Was die beiden Bösewichte trennt, ist die Tatsache, dass Grindelwald an magische Vorherrschaft und nicht an Blutreinheit glaubt. Besonders bezeichnend ist sein Bestehen darauf, sich als „Freund“ des nicht-magischen Volkes zu bezeichnen. Er sieht sie als nützlich an und lehnt die Vorstellung ab, dass sie nutzlos sind, aber es ist fair zu sagen, dass er glaubt, dass sie in diesem Krieg eine Rolle spielen werden.

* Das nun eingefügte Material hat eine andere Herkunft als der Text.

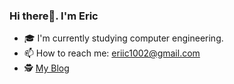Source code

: ### Hi there👋. I'm Eric
- 🎓 I'm currently studying computer engineering.
- 📫 How to reach me: eriic1002@gmail.com
- 🕵️ [My Blog](https://eriic1002.github.io)
<!--
**eriic1002/eriic1002** is a ✨ _special_ ✨ repository because its `README.md` (this file) appears on your GitHub profile.

Here are some ideas to get you started:

- 🔭 I’m currently working on ...
- 🌱 I’m currently learning ...
- 👯 I’m looking to collaborate on ...
- 🤔 I’m looking for help with ...
- 💬 Ask me about ...
- 📫 How to reach me: ...
- 😄 Pronouns: ...
- ⚡ Fun fact: ...
-->
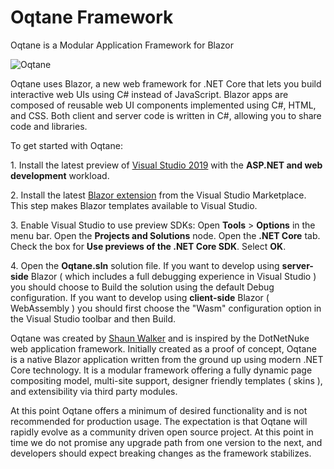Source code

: # Oqtane Framework
Oqtane is a Modular Application Framework for Blazor

![Oqtane](https://github.com/oqtane/framework/blob/master/oqtane.png?raw=true "Oqtane")

Oqtane uses Blazor, a new web framework for .NET Core that lets you build interactive web UIs using C# instead of JavaScript. Blazor apps are composed of reusable web UI components implemented using C#, HTML, and CSS. Both client and server code is written in C#, allowing you to share code and libraries.

To get started with Oqtane:

   1.&nbsp;Install the latest preview of [Visual Studio 2019](https://visualstudio.com/preview) with the **ASP.NET and web development** workload.

   2.&nbsp;Install the latest [Blazor extension](https://go.microsoft.com/fwlink/?linkid=870389) from the Visual Studio Marketplace. This step makes Blazor templates available to Visual Studio.

   3.&nbsp;Enable Visual Studio to use preview SDKs: Open **Tools** > **Options** in the menu bar. Open the **Projects and Solutions** node. Open the **.NET Core** tab. Check the box for **Use previews of the .NET Core SDK**. Select **OK**.

   4.&nbsp;Open the **Oqtane.sln** solution file. If you want to develop using **server-side** Blazor ( which includes a full debugging experience in Visual Studio ) you should choose to Build the solution using the default Debug configuration. If you want to develop using **client-side** Blazor ( WebAssembly ) you should first choose the "Wasm" configuration option in the Visual Studio toolbar and then Build.

Oqtane was created by [Shaun Walker](https://www.linkedin.com/in/shaunbrucewalker/) and is inspired by the DotNetNuke web application framework. Initially created as a proof of concept, Oqtane is a native Blazor application written from the ground up using modern .NET Core technology. It is a modular framework offering a fully dynamic page compositing model, multi-site support, designer friendly templates ( skins ), and extensibility via third party modules.

At this point Oqtane offers a minimum of desired functionality and is not recommended for production usage. The expectation is that Oqtane will rapidly evolve as a community driven open source project. At this point in time we do not promise any upgrade path from one version to the next, and developers should expect breaking changes as the framework stabilizes.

Seine Motive mögen rational sein, aber seine Mittel, um seine Ziele zu erreichen, sind alles andere als. Es ist zwar wahr, dass er sich für magische Vormachtstellung einsetzt, aber dennoch möchte, dass Muggel einen Platz in der Welt haben, die er erschafft, aber es ist sehr bezeichnend, dass Gellert keine Bedenken hat, jemanden zu benutzen, um seine Gebote abzugeben.

Er besudelt niemals seine eigenen Hände, bereut aber nicht den Mord an einem Muggelkind. Und nicht nur das, es scheint ihm egal zu sein, dass er eine junge Hexe gemartert hat, um seine eigene Agenda voranzutreiben. Sein Endspiel ist so gefährlich, weil jeder ein Bauer in seinen Plänen ist, wenn er nach oben steigt. Das sind die wahren "Verbrechen von Grindelwald".